Ana Lily Amirpour’s second feature, The Bad Batch, is an extension of her cool sense of iconography and
obvious love of genre playfulness, as displayed in her 2014 debut, the slick,
black-and-white, Iranian vampire movie A
Girl Walks Home Alone at Night. This new film is a dirty, sweaty, grimy
post-apocalyptic western, with grifters and drifters eking out survival in a
sun-blasted stretch of desolate Texan desert. It creates a vision of America in
tune with these pessimistic and absurd times. In this near-future world, the
poor, the sick, the disabled, the undocumented immigrants, and the convicts are
tossed without a safety net to live discarded in this wild patch of land known
as The Bad Batch. (I wondered if this was just one of many such locales, but
the film has too narrow a focus to get into that.) On one side of the desert is
a trailer park full of cannibals (among them glowering muscle Jason Momoa). On
the other is a town called Comfort, run as a cult of personality by a man
(Keanu Reeves, in another of his unusual and mesmerizing roles of late) who
preaches from the giant neon boombox in the center of town which houses a DJ.
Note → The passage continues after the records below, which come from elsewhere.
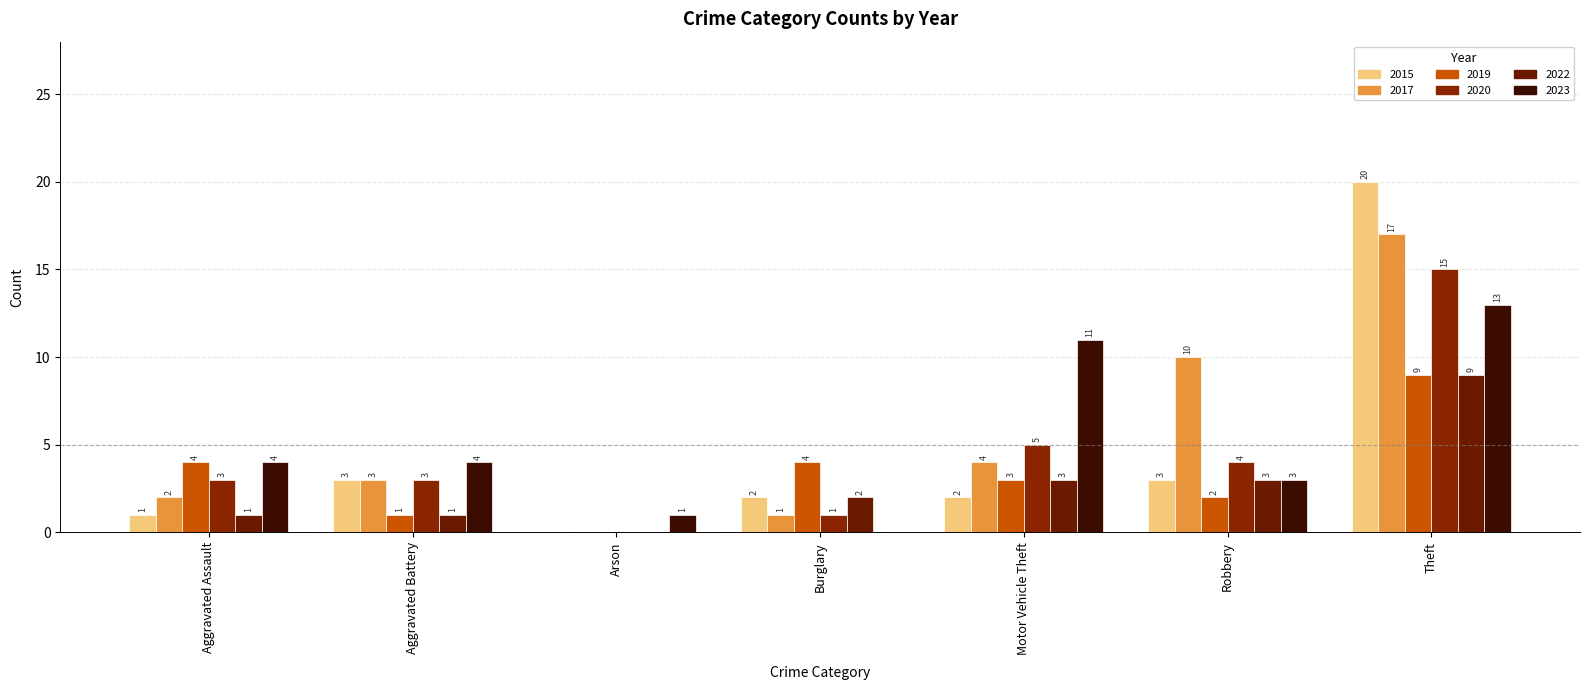

How many groups of bars are there?

7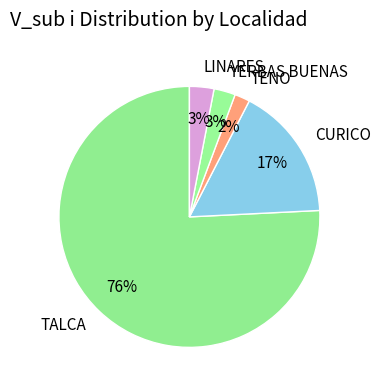

To the nearest percent, what is the combined percentage of TENO and CURICO?

19%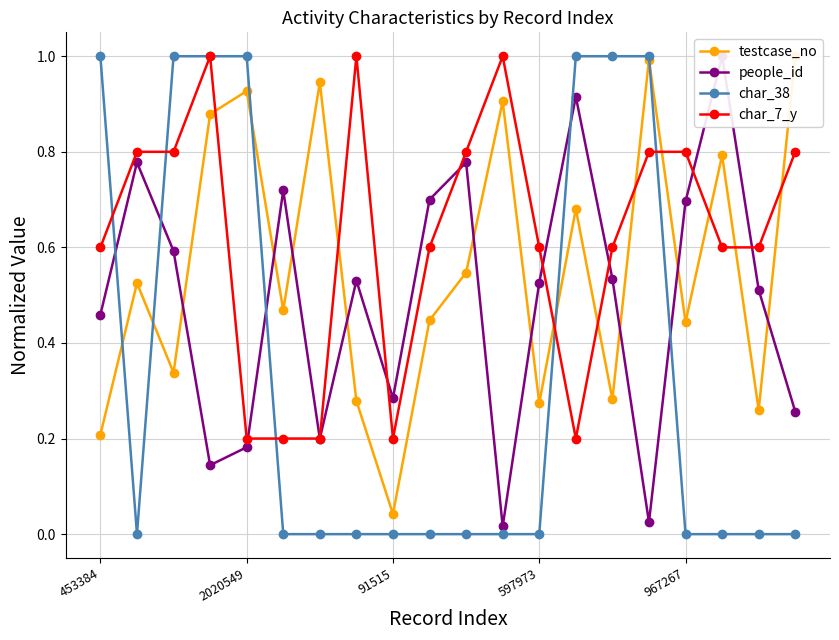

True or false: char_7_y has more than 2 interior local peaks.

True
Stuck between them is a pretty blonde (Suki Waterhouse) who quickly pays an arm
and a leg for the privilege of sticking around, then stumbles around looking
for...something. (There’s also Jim Carrey as a mute homeless man, so
weather-beaten as to be nearly unrecognizable.)
As you can see, this is the sort of movie that sounds like a
lot of fun when you hear its eccentricities explained flat out like that, but
for all the imagination that went into creating this world – like an appealing
low-budget Mad Max prequel vibe run
through a Robert Rodriguez emulator – there’s far too little narrative
interest. It’s a compelling, visually striking environment. Lyle Vincent’s
woozy sun-baked cinematography perfectly cooks the grubby, dirty, displays of dried
blood, heat-blasted landfills, and craggy survivor’s peeling complexions. The
imagery is so matter-of-factly bizarre that a cult attachment to its dutifully flat-faced
oddity is inevitable. But all this creates a movie which never arrives at a
reason for being. It’s not fun enough for sick kicks, or smart enough for a
trenchant allegory. It simply rides its grubby cool, coasting to a dead end.